Deep neural networks(DNNs) have achieved great success in various computer vision fields such as autonomous driving, face recognition, medical imaging and object detection. They are changing the way we interact with the world and bringing in much convenience in our life and study. However, a well-trained deep neural network can be attacked by malicious manipulation. An attacker deliberately designs on input data to cause the networks to make a mistake, this is called the adversarial attack on deep learning.
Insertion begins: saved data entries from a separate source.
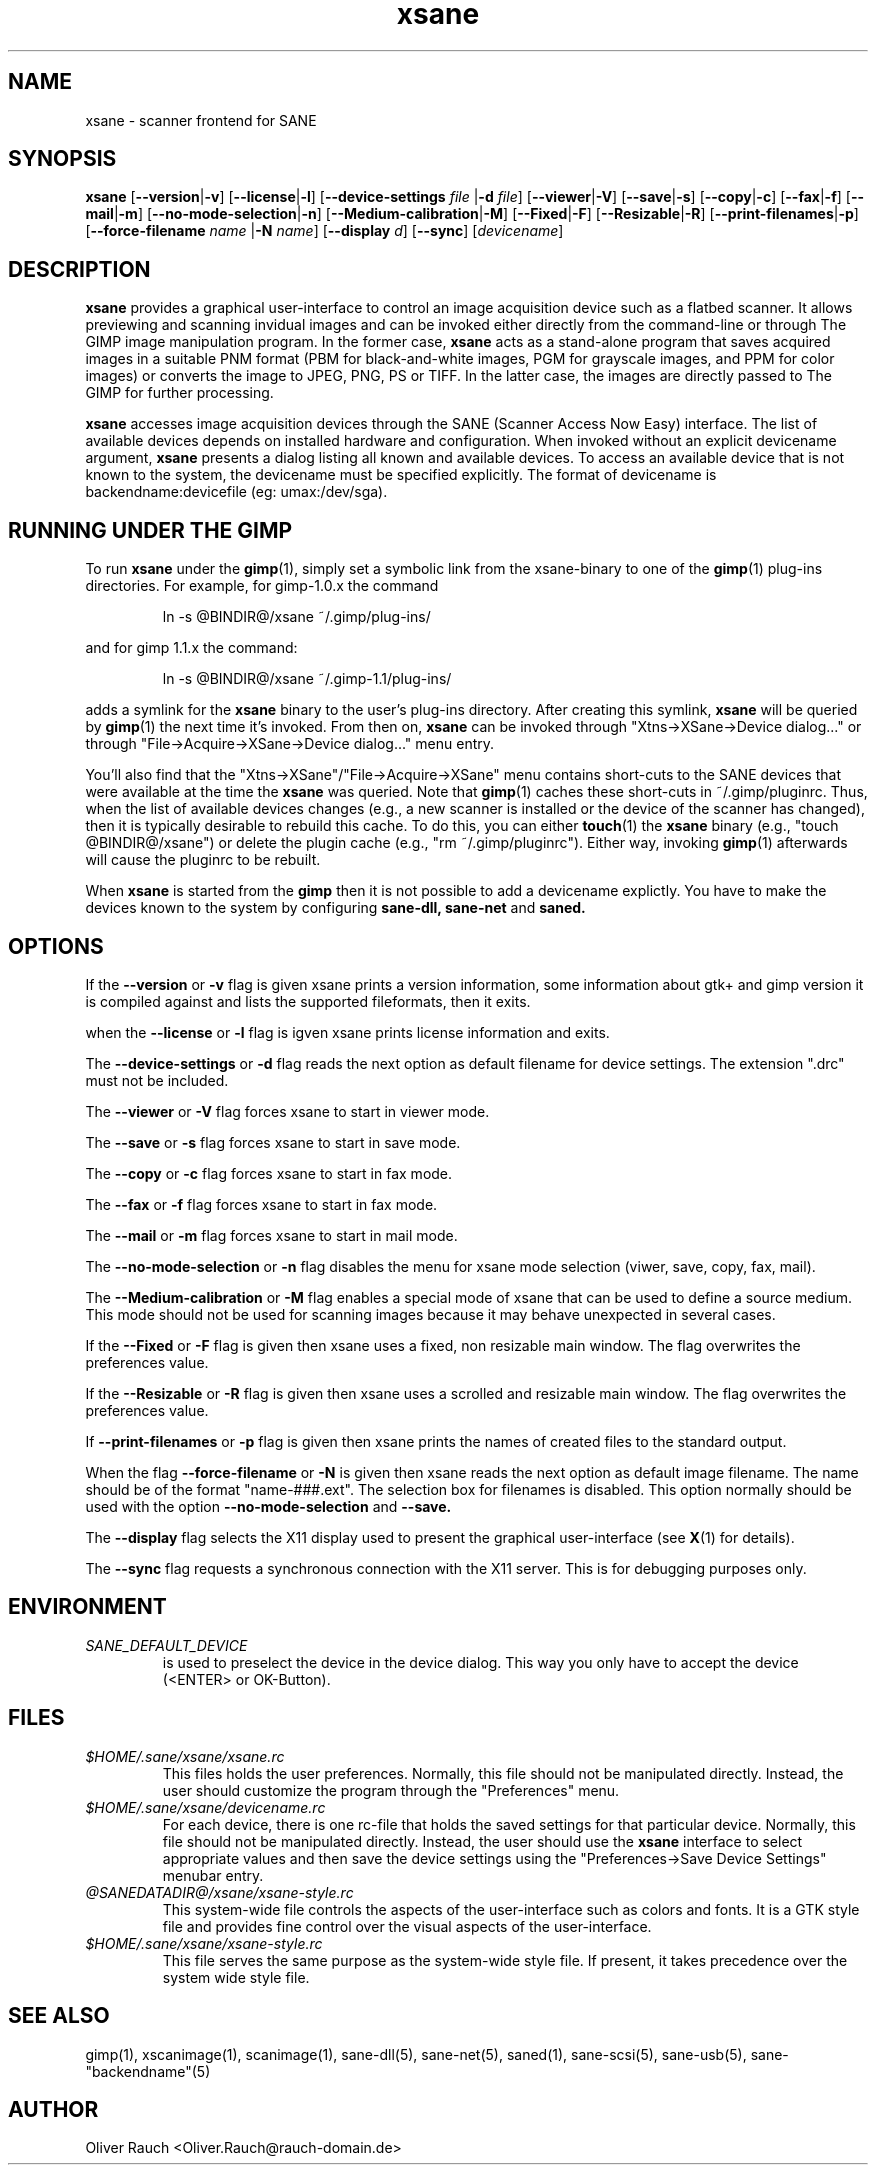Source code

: .TH xsane 1 "15 Jun 2002"
.IX xsane
.SH NAME
xsane - scanner frontend for SANE
.SH SYNOPSIS
.B xsane
.RB [ --version | -v ]
.RB [ --license | -l ]
.RB [ --device-settings
.IR file
.RB | -d
.IR file ]
.RB [ --viewer | -V ]
.RB [ --save | -s ]
.RB [ --copy | -c ]
.RB [ --fax | -f ]
.RB [ --mail | -m ]
.RB [ --no-mode-selection | -n ]
.RB [ --Medium-calibration | -M ]
.RB [ --Fixed | -F ]
.RB [ --Resizable | -R ]
.RB [ --print-filenames | -p ]
.RB [ --force-filename
.IR name
.RB | -N
.IR name ]
.RB [ --display
.IR d ]
.RB [ --sync ]
.RI [ devicename ]
.SH DESCRIPTION
.B xsane
provides a graphical user-interface to control an image
acquisition device such as a flatbed scanner.  It allows
previewing and scanning invidual images and can be invoked either
directly from the command-line or through The GIMP image manipulation
program.  In the former case,
.B xsane
acts as a stand-alone program that saves acquired images in a suitable
PNM format (PBM for black-and-white images, PGM for grayscale images,
and PPM for color images) or converts the image to JPEG, PNG, PS or TIFF.
In the latter case, the images are directly passed to The GIMP for further
processing.

.B xsane
accesses image acquisition devices through the SANE (Scanner Access
Now Easy) interface.  The list of available devices depends on
installed hardware and configuration.  When invoked without an
explicit devicename argument,
.B xsane
presents a dialog listing all known and available devices.  To access
an available device that is not known to the system, the devicename
must be specified explicitly. The format of devicename is
backendname:devicefile (eg: umax:/dev/sga).
.SH RUNNING UNDER THE GIMP
To run
.B xsane
under the
.BR gimp (1),
simply set a symbolic link from the xsane-binary to one of the
.BR gimp (1)
plug-ins directories.  For example, for gimp-1.0.x the command
.PP
.RS
ln -s @BINDIR@/xsane ~/.gimp/plug-ins/
.RE
.PP
and for gimp 1.1.x the command:
.PP
.RS
ln -s @BINDIR@/xsane ~/.gimp-1.1/plug-ins/
.RE
.PP
adds a symlink for the
.B xsane
binary to the user's plug-ins directory.  After creating this symlink,
.B xsane
will be queried by
.BR gimp (1)
the next time it's invoked.  From then on,
.B xsane
can be invoked through "Xtns->XSane->Device dialog..." or through
"File->Acquire->XSane->Device dialog..." menu entry.

You'll also find that the "Xtns->XSane"/"File->Acquire->XSane" menu contains
short-cuts to the SANE devices that were available at the time the
.B xsane
was queried. 
Note that
.BR gimp (1)
caches these short-cuts in ~/.gimp/pluginrc.  Thus, when the list of
available devices changes (e.g., a new scanner is installed or the
device of the scanner has changed), then it is typically desirable
to rebuild this cache.  To do this, you can either
.BR touch (1)
the
.B xsane
binary (e.g., "touch @BINDIR@/xsane") or delete the plugin cache
(e.g., "rm ~/.gimp/pluginrc").  Either way, invoking
.BR gimp (1)
afterwards will cause the pluginrc to be rebuilt.
.PP
When
.B xsane
is started from the
.B  gimp
then it is not possible to add a devicename explictly. You have to make the
devices known to the system by configuring
.B sane-dll, sane-net
and
.B saned.

.SH OPTIONS
.PP
If the
.B --version
or
.B -v
flag is given xsane prints a version information, some
information about gtk+ and gimp version it is compiled
against and lists the supported fileformats, then it exits.
.PP
when the
.B --license
or
.B -l
flag is igven xsane prints license information and exits.
.PP
The
.B --device-settings
or
.B -d
flag reads the next option as default filename
for device settings. The extension ".drc" must not
be included.
.PP
The
.B --viewer
or
.B -V
flag forces xsane to start in viewer mode.
.PP
The
.B --save
or
.B -s
flag forces xsane to start in save mode.
.PP
The
.B --copy
or
.B -c
flag forces xsane to start in fax mode.
.PP
The
.B --fax
or
.B -f
flag forces xsane to start in fax mode.
.PP
The
.B --mail
or
.B -m
flag forces xsane to start in mail mode.
.PP
The
.B --no-mode-selection
or
.B -n
flag disables the menu for xsane mode selection (viwer, save, copy, fax, mail).
.PP
The
.B --Medium-calibration
or
.B -M
flag enables a special mode of xsane that can be used to define a source medium.
This mode should not be used for scanning images because it may behave unexpected
in several cases.
.PP
If the
.B --Fixed
or
.B -F
flag is given then xsane uses a fixed, non resizable main window.
The flag overwrites the preferences value.
.PP
If the
.B --Resizable
or
.B -R
flag is given then xsane uses a scrolled and resizable main window.
The flag overwrites the preferences value.
.PP
If
.B --print-filenames
or
.B -p
flag is given then xsane prints the names of created files to the standard output.
.PP
When the flag
.B --force-filename
or
.B -N
is given then xsane reads the next option as default image filename. The name should be
of the format "name-###.ext". The selection box for filenames is disabled. This
option normally should be used with the option
.B --no-mode-selection
and
.B --save.
.PP
The
.B --display
flag selects the X11 display used to present the graphical user-interface
(see
.BR X (1)
for details).
.PP
The
.B --sync
flag requests a synchronous connection with the X11 server.  This is for
debugging purposes only.
.SH ENVIRONMENT
.TP
.I SANE_DEFAULT_DEVICE
is used to preselect the device in the device dialog. This way you only
have to accept the device (<ENTER> or OK-Button).

.SH FILES
.TP
.I $HOME/.sane/xsane/xsane.rc
This files holds the user preferences.  Normally, this file should not
be manipulated directly.  Instead, the user should customize the
program through the "Preferences" menu.
.TP
.I $HOME/.sane/xsane/devicename.rc
For each device, there is one rc-file that holds the saved settings
for that particular device.  Normally, this file should not be
manipulated directly.  Instead, the user should use the
.B xsane
interface to select appropriate values and then save the device
settings using the "Preferences->Save Device Settings" menubar entry.
.TP
.I @SANEDATADIR@/xsane/xsane-style.rc
This system-wide file controls the aspects of the user-interface such
as colors and fonts.  It is a GTK style file and provides fine control
over the visual aspects of the user-interface.
.TP
.I $HOME/.sane/xsane/xsane-style.rc
This file serves the same purpose as the system-wide style file.  If
present, it takes precedence over the system wide style file.
.SH "SEE ALSO"
gimp(1), xscanimage(1), scanimage(1),
sane\-dll(5), sane\-net(5), saned(1), sane\-scsi(5), sane\-usb(5),
sane\-"backendname"(5)
.SH AUTHOR
Oliver Rauch <Oliver.Rauch@rauch-domain.de>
The input data generated through the adversarial attack method is known as an adversarial example. Adversarial attack is an important aspect in Artificial Intelligence(AI) because they represent a concrete problem in Artificial Intelligence safety. At the moment, a common adversarial attack method is that adding some adversarial perturbations to pixel space of input images and they are used to elicit the misclassifications of networks. In the image classification task, feature extraction and classification function are important steps in the networks building process. These malicious perturbations can have negative effect on feature extraction and classification function of networks. Usually, attackers make the adversarial perturbations by limiting the measures in order to prevent detection with naked eye. Even then, sometimes the pixel-based adversarial perturbations can make the image unnatural and they easily detected. In this paper, we propose two new adversarial attack methods to generate a variety of more natural adversarial examples: (1)Universal adversarial image stamp-based adversarial attack, (2)Semantic face transformation-based adversarial attack. Comprehensive experiments are also conducted to show that the accuracy of classification networks can be reduced using our adversarial attack methods.